#### Assignment
Copy, word for word, the opening line of the data and each line after it until the line that contains "- [图解HTTP脑图](h", which is included. Leave the pictures out.

______________________________

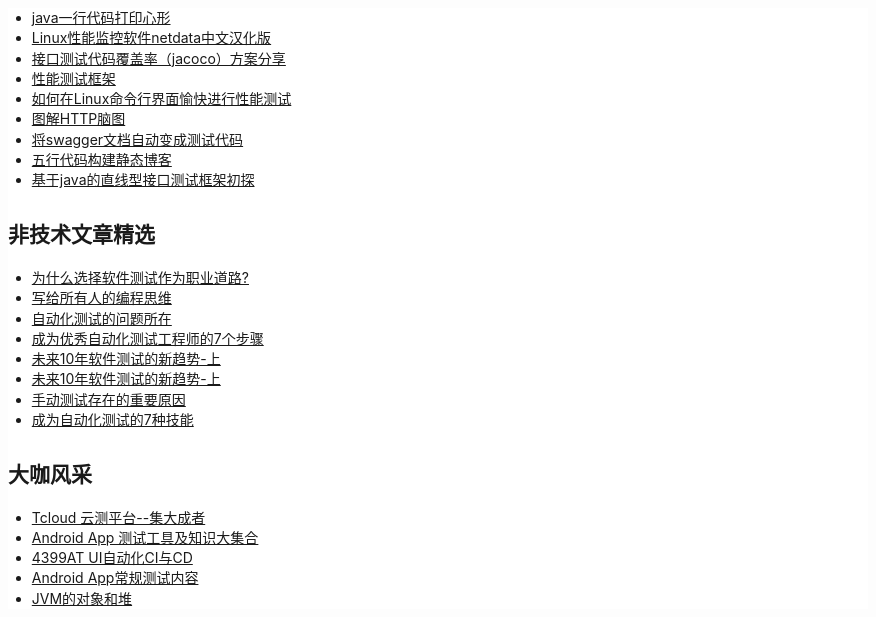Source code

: - [java一行代码打印心形](https://mp.weixin.qq.com/s/QPSryoSbViVURpSa9QXtpg)
- [Linux性能监控软件netdata中文汉化版](https://mp.weixin.qq.com/s/fdXtK-5WwKnxjLZdyg6-nA)
- [接口测试代码覆盖率（jacoco）方案分享](https://mp.weixin.qq.com/s/D73Sq6NLjeRKN8aCpGLOjQ)
- [性能测试框架](https://mp.weixin.qq.com/s/3_09j7-5ex35u30HQRyWug)
- [如何在Linux命令行界面愉快进行性能测试](https://mp.weixin.qq.com/s/fwGqBe1SpA2V0lPfAOd04Q)
- [图解HTTP脑图](https://mp.weixin.qq.com/s/100Vm8FVEuXs0x6rDGTipw)
- [将swagger文档自动变成测试代码](https://mp.weixin.qq.com/s/SY8mVenj0zMe5b47GS9VSQ)
- [五行代码构建静态博客](https://mp.weixin.qq.com/s/hZnimJOg5OqxRSDyFvuiiQ)
- [基于java的直线型接口测试框架初探](https://mp.weixin.qq.com/s/xhg4exdb1G18-nG5E7exkQ)

## 非技术文章精选
- [为什么选择软件测试作为职业道路?](https://mp.weixin.qq.com/s/o83wYvFUvy17kBPLDO609A)
- [写给所有人的编程思维](https://mp.weixin.qq.com/s/Oj33UCnYfbUgzsBzEm2GPQ)
- [自动化测试的问题所在](https://mp.weixin.qq.com/s/BhvD7BnkBU8hDBsGUWok6g)
- [成为优秀自动化测试工程师的7个步骤](https://mp.weixin.qq.com/s/wdw1l4AZnPpdPBZZueCcnw)
- [未来10年软件测试的新趋势-上](https://mp.weixin.qq.com/s/9XgpIfXQRuKg1Pap-tfqYQ)
- [未来10年软件测试的新趋势-上](https://mp.weixin.qq.com/s/9XgpIfXQRuKg1Pap-tfqYQ)
- [手动测试存在的重要原因](https://mp.weixin.qq.com/s/mW5vryoJIkeskZLkBPFe0Q)
- [成为自动化测试的7种技能](https://mp.weixin.qq.com/s/e-HAGMO0JLR7VBBWLvk0dQ)

## 大咖风采
- [Tcloud 云测平台--集大成者](https://mp.weixin.qq.com/s/29sEO39_NyDiJr-kY5ufdw)
- [Android App 测试工具及知识大集合](https://mp.weixin.qq.com/s/Xk9rCW8whXOTAQuCfhZqTg)
- [4399AT UI自动化CI与CD](https://mp.weixin.qq.com/s/cVwg8ddnScWPX4uldsJ0fA)
- [Android App常规测试内容](https://mp.weixin.qq.com/s/tweeoS5wTqK3k7R2TVuDXA)
- [JVM的对象和堆](https://mp.weixin.qq.com/s/iNDpTz3gBK3By_bvUnrWOA)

______________________________

#### Output below
Source code

: - [java一行代码打印心形](https://mp.weixin.qq.com/s/QPSryoSbViVURpSa9QXtpg)
- [Linux性能监控软件netdata中文汉化版](https://mp.weixin.qq.com/s/fdXtK-5WwKnxjLZdyg6-nA)
- [接口测试代码覆盖率（jacoco）方案分享](https://mp.weixin.qq.com/s/D73Sq6NLjeRKN8aCpGLOjQ)
- [性能测试框架](https://mp.weixin.qq.com/s/3_09j7-5ex35u30HQRyWug)
- [如何在Linux命令行界面愉快进行性能测试](https://mp.weixin.qq.com/s/fwGqBe1SpA2V0lPfAOd04Q)
- [图解HTTP脑图](https://mp.weixin.qq.com/s/100Vm8FVEuXs0x6rDGTipw)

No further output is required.